* **Given data**:
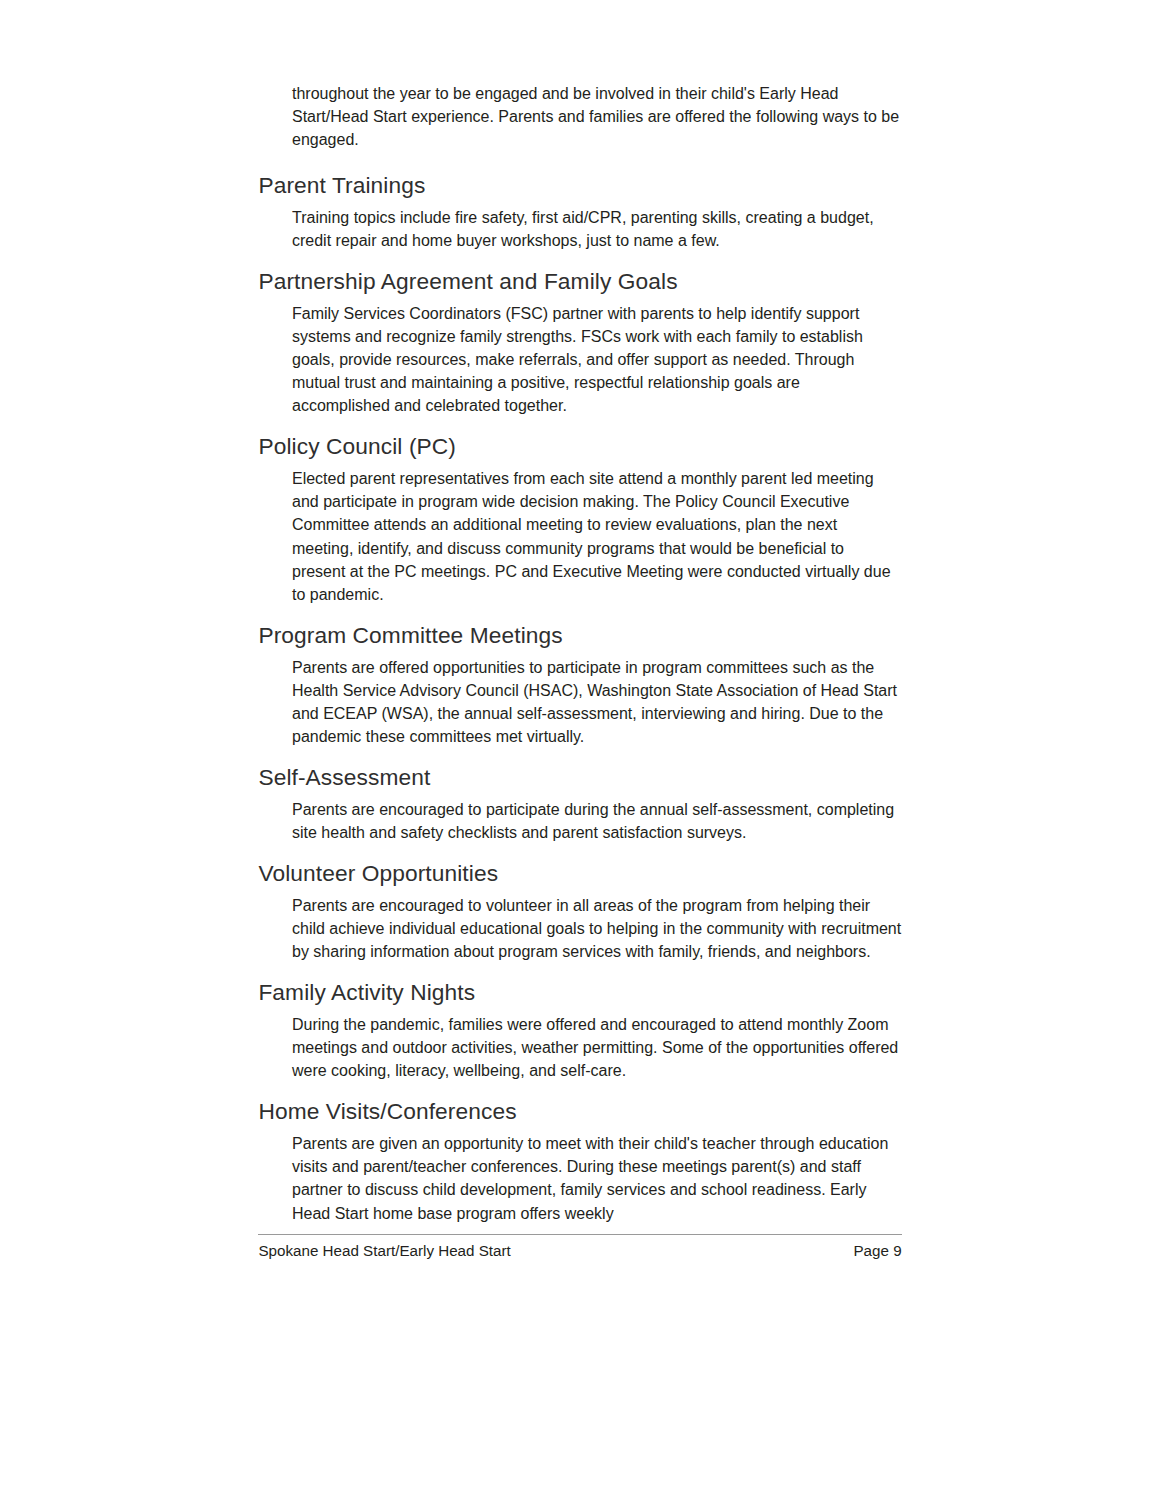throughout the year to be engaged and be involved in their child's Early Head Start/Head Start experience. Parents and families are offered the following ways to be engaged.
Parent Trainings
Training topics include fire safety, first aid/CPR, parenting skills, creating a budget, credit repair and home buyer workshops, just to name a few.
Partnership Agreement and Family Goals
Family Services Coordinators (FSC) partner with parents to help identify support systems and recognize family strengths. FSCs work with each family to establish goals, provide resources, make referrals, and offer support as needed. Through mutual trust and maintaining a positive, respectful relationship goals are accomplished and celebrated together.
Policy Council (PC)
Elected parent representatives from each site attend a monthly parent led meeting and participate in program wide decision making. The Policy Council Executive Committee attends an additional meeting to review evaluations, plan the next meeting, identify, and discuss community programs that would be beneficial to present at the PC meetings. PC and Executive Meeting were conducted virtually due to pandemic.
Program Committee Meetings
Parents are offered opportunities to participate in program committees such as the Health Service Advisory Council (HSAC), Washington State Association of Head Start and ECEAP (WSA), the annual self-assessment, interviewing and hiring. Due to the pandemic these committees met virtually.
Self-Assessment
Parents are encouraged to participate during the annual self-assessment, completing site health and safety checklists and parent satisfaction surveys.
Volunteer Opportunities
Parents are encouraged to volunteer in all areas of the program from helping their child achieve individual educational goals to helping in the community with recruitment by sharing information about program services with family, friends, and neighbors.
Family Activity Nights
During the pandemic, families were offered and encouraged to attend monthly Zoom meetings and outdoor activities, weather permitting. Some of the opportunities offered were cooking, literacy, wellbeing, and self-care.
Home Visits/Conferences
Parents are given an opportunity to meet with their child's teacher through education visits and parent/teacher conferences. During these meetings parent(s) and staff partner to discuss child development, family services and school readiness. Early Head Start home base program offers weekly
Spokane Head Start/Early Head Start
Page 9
==
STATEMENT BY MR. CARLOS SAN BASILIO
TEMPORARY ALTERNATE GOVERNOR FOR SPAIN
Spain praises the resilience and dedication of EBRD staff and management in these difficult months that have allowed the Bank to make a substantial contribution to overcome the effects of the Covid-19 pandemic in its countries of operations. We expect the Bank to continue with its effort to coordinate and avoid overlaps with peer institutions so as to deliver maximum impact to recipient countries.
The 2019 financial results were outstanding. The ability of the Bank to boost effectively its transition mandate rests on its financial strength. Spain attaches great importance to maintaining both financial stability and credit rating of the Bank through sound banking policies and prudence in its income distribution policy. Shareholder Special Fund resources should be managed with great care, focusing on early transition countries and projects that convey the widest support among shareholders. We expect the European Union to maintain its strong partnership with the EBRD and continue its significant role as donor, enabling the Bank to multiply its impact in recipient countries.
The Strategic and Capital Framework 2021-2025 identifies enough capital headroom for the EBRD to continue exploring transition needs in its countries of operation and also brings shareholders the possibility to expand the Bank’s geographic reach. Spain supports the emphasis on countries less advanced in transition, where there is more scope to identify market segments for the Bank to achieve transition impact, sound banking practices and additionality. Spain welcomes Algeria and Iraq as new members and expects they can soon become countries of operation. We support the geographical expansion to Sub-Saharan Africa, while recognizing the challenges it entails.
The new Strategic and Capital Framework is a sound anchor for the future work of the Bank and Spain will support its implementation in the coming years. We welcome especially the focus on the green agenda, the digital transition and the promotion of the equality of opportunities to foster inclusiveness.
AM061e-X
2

* **Assignment**: Please copy out each line of the material that contains the string "discuss".

* **Your response**:
Elected parent representatives from each site attend a monthly parent led meeting and participate in program wide decision making. The Policy Council Executive Committee attends an additional meeting to review evaluations, plan the next meeting, identify, and discuss community programs that would be beneficial to present at the PC meetings. PC and Executive Meeting were conducted virtually due to pandemic.
Parents are given an opportunity to meet with their child's teacher through education visits and parent/teacher conferences. During these meetings parent(s) and staff partner to discuss child development, family services and school readiness. Early Head Start home base program offers weekly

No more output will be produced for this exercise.